---
license: apache-2.0
base_model: Octen/Octen-Embedding-4B
library_name: transformers
tags:
  - embeddings
  - quantized
  - w4a16
  - auto-round
  - auto-gptq
---

# Octen-Embedding-4B W4A16

This repo contains a W4A16 quantized version of `Octen/Octen-Embedding-4B` in the validated `auto-round-auto-gptq` format.

## Quantization

| Item | Value |
|---|---|
| Base model | `Octen/Octen-Embedding-4B` |
| Quantization | W4A16, 4-bit weights / 16-bit activations |
| Tooling | AutoRound 0.12.2, transformers 5.6.2, torch 2.6.0+cu124 |
| Calibration | 8 samples, seqlen 512, 200 iterations, float32 tuning |
| Quantized size | 3.3 GB |
| Base size | 7.6 GB |
| Compression | ~2.3x |
| Embedding dim | 2560 |
| Layers quantized | 252/253; `lm_head` skipped due shape divisibility |

## Validation vs base model

Evaluation used a small retrieval set of 5 query-document pairs, last-token pooling, L2 normalization, and cosine similarity.
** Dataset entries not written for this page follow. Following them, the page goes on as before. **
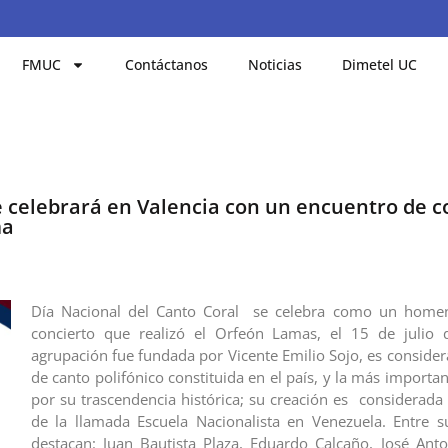
FMUC
Contáctanos
Noticias
Dimetel UC
e celebrará en Valencia con un encuentro de c
ma
Día Nacional del Canto Coral se celebra como un homen
concierto que realizó el Orfeón Lamas, el 15 de julio 
agrupación fue fundada por Vicente Emilio Sojo, es consider
de canto polifónico constituida en el país, y la más importan
por su trascendencia histórica; su creación es considerada 
de la llamada Escuela Nacionalista en Venezuela. Entre 
destacan: Juan Bautista Plaza, Eduardo Calcaño, José Ant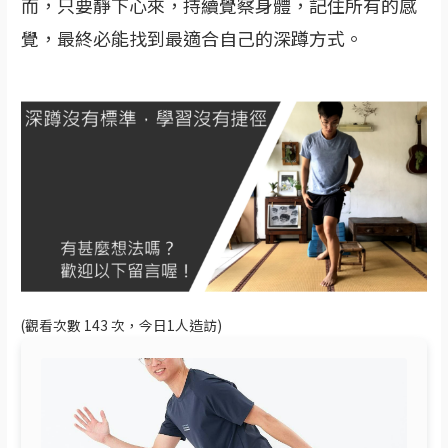
而，只要靜下心來，持續覺察身體，記住所有的感
覺，最終必能找到最適合自己的深蹲方式。
(觀看次數 143 次，今日1人造訪)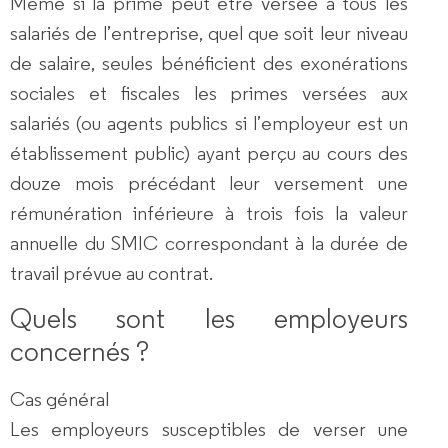
Même si la prime peut être versée à tous les
salariés de l’entreprise, quel que soit leur niveau
de salaire, seules bénéficient des exonérations
sociales et fiscales les primes versées aux
salariés (ou agents publics si l’employeur est un
établissement public) ayant perçu au cours des
douze mois précédant leur versement une
rémunération inférieure à trois fois la valeur
annuelle du SMIC correspondant à la durée de
travail prévue au contrat.
Quels sont les employeurs
concernés ?
Cas général
Les employeurs susceptibles de verser une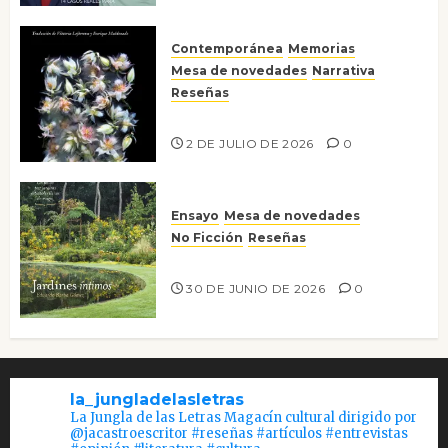
Contemporánea
Memorias
Mesa de novedades
Narrativa
Reseñas
Tienes que mirar
2 DE JULIO DE 2026
0
Ensayo
Mesa de novedades
No Ficción
Reseñas
Jardines íntimos
30 DE JUNIO DE 2026
0
la_jungladelasletras
La Jungla de las Letras Magacín cultural dirigido por
@jacastroescritor #reseñas #artículos #entrevistas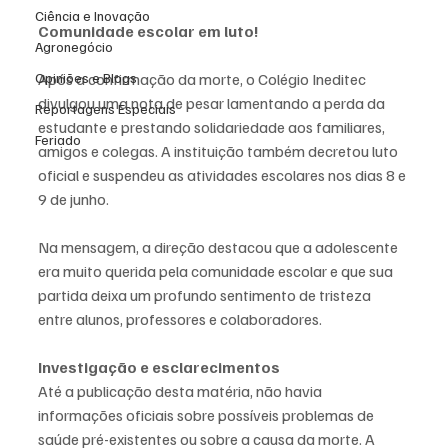
Ciência e Inovação
Comunidade escolar em luto!
Agronegócio
Após a confirmação da morte, o Colégio Ineditec 
Opiniões e Blogs
divulgou uma nota de pesar lamentando a perda da 
Reportagens Especiais
estudante e prestando solidariedade aos familiares, 
Feriado
amigos e colegas. A instituição também decretou luto 
oficial e suspendeu as atividades escolares nos dias 8 e 
9 de junho.
Na mensagem, a direção destacou que a adolescente 
era muito querida pela comunidade escolar e que sua 
partida deixa um profundo sentimento de tristeza 
entre alunos, professores e colaboradores.
Investigação e esclarecimentos
Até a publicação desta matéria, não havia 
informações oficiais sobre possíveis problemas de 
saúde pré-existentes ou sobre a causa da morte. A 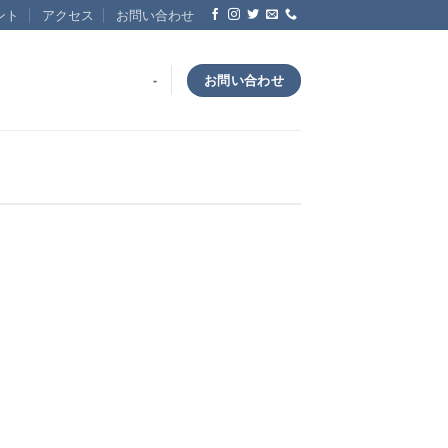
ント
アクセス
お問い合わせ
お問い合わせ
-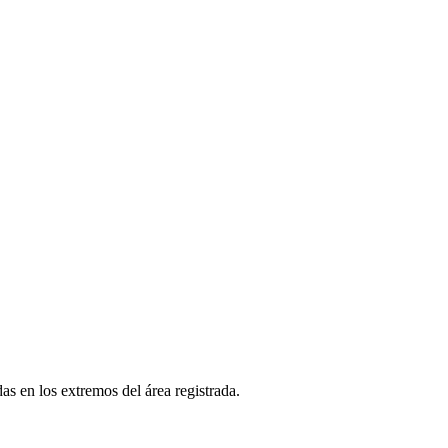
as en los extremos del área registrada.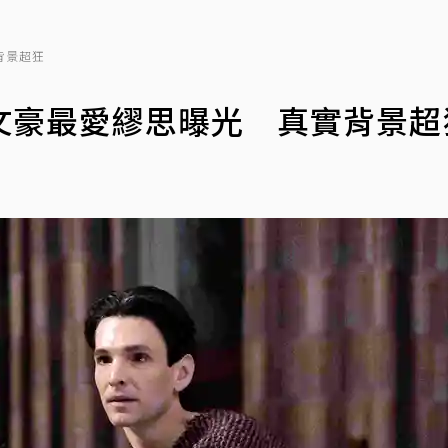
背景超狂
文豪最愛繆思曝光 真實背景超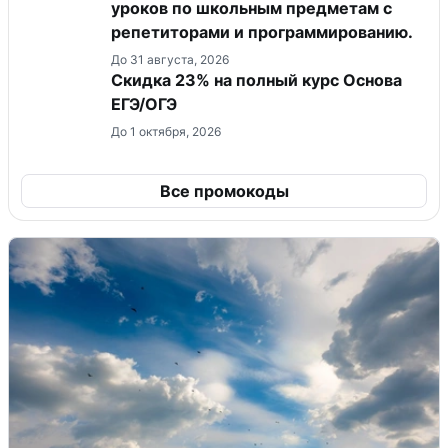
уроков по школьным предметам с
репетиторами и программированию.
До 31 августа, 2026
Скидка 23% на полный курс Основа
ЕГЭ/ОГЭ
До 1 октября, 2026
Все промокоды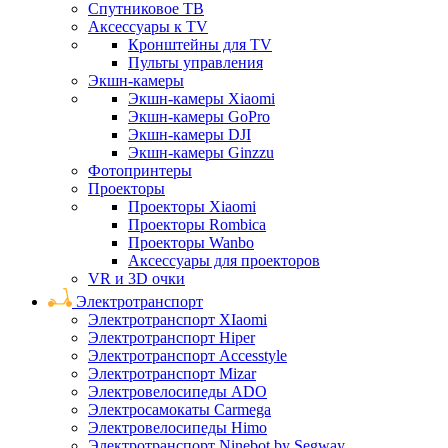
Спутниковое ТВ
Аксессуары к TV
Кронштейны для TV
Пульты управления
Экшн-камеры
Экшн-камеры Xiaomi
Экшн-камеры GoPro
Экшн-камеры DJI
Экшн-камеры Ginzzu
Фотопринтеры
Проекторы
Проекторы Xiaomi
Проекторы Rombica
Проекторы Wanbo
Аксессуары для проекторов
VR и 3D очки
Электротранспорт
Электротранспорт XIaomi
Электротранспорт Hiper
Электротранспорт Accesstyle
Электротранспорт Mizar
Электровелосипеды ADO
Электросамокаты Carmega
Электровелосипеды Himo
Электротранспорт Ninebot by Segway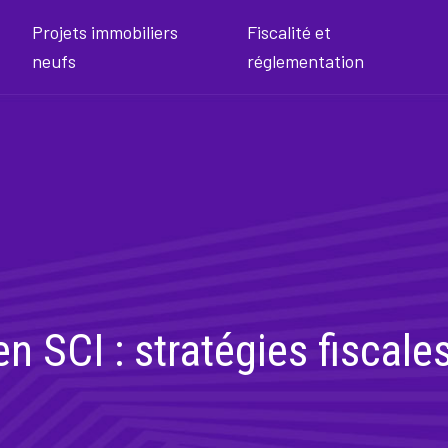
Projets immobiliers
Fiscalité et
neufs
réglementation
n SCI : stratégies fiscale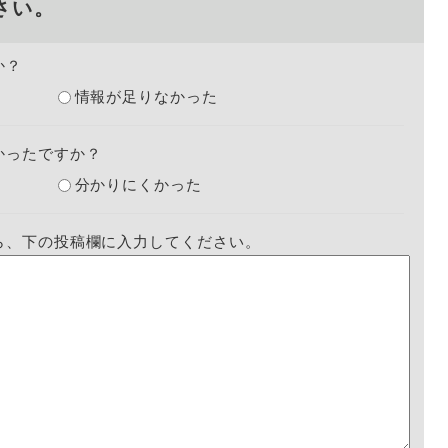
さい。
か？
情報が足りなかった
かったですか？
分かりにくかった
ら、下の投稿欄に入力してください。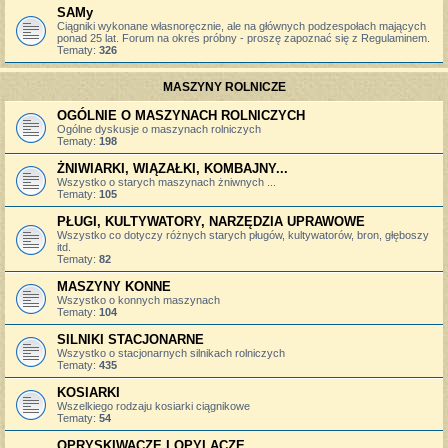
SAMy
Ciągniki wykonane własnoręcznie, ale na głównych podzespołach mających
ponad 25 lat. Forum na okres próbny - proszę zapoznać się z Regulaminem.
Tematy:
326
MASZYNY ROLNICZE
OGÓLNIE O MASZYNACH ROLNICZYCH
Ogólne dyskusje o maszynach rolniczych
Tematy:
198
ŻNIWIARKI, WIĄZAŁKI, KOMBAJNY...
Wszystko o starych maszynach żniwnych ...
Tematy:
105
PŁUGI, KULTYWATORY, NARZĘDZIA UPRAWOWE
Wszystko co dotyczy różnych starych pługów, kultywatorów, bron, głęboszy
itd.
Tematy:
82
MASZYNY KONNE
Wszystko o konnych maszynach
Tematy:
104
SILNIKI STACJONARNE
Wszystko o stacjonarnych silnikach rolniczych
Tematy:
435
KOSIARKI
Wszelkiego rodzaju kosiarki ciągnikowe
Tematy:
54
OPRYSKIWACZE I OPYLACZE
| Metric | Base | W4A16 | Delta |
|---|---:|---:|---:|
| Recall@1 | 1.0 | 1.0 | 0.0 |
| Recall@5 | 1.0 | 1.0 | 0.0 |
| Mean query cosine, base vs quant | — | 0.9783 | — |
| Mean doc cosine, base vs quant | — | 0.9777 | — |

Assessment: retrieval did not degrade on the validation set. The embedding cosine is marginally below a strict 0.98 threshold, but Recall@1/Recall@5 were unchanged. A prior validation run showed query cosine 0.9799 and doc cosine 0.9790.
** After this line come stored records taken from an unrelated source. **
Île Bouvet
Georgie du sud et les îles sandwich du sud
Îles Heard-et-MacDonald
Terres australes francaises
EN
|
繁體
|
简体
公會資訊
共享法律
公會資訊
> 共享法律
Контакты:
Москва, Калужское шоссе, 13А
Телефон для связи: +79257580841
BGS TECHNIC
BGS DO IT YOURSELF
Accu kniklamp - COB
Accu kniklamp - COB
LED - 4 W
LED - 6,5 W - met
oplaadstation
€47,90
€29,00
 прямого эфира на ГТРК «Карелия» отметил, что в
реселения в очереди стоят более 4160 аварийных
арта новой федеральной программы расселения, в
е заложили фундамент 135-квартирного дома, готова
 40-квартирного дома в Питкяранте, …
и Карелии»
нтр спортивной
See `validation-4b-auto-round-auto-gptq.json` for the raw metrics.

## RTX 3060 smoke test

This quantized model was loaded and run on an RTX 3060 12GB GPU.

| Result | Value |
|---|---:|
| VRAM after load | 2.50 GB |
| Single short-query forward pass | 0.6s smoke test; later benchmark ~329ms |
| Output shape | `[1, 4, 2560]` |
| Embeddings | Valid normalized vectors; no NaNs observed |

## Recommended usage

```python
import torch
from transformers import AutoModel, AutoTokenizer

model_id = "groxaxo/octen-embedding-4b-w4a16"
tokenizer = AutoTokenizer.from_pretrained(model_id, trust_remote_code=True)
model = AutoModel.from_pretrained(
    model_id,
    trust_remote_code=True,
    torch_dtype=torch.float16,
).cuda().eval()

texts = ["how to implement binary search"]
tokens = tokenizer(texts, padding=True, truncation=True, max_length=512, return_tensors="pt")
tokens = {k: v.cuda() for k, v in tokens.items()}

with torch.no_grad():
    out = model(**tokens)

emb = torch.nn.functional.normalize(out.last_hidden_state[:, -1, :], p=2, dim=-1)
```

Note: the model card records local validation and smoke-test results. For production use, evaluate on your own retrieval distribution.